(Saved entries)
------------------------------------
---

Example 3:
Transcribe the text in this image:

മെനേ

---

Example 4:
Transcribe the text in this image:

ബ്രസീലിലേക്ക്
------------------------------------
A verbatim copy of all the records is to be produced.

§ **Response for this exercise**:
---

Example 3:
Transcribe the text in this image:

മെനേ

---

Example 4:
Transcribe the text in this image:

ബ്രസീലിലേക്ക്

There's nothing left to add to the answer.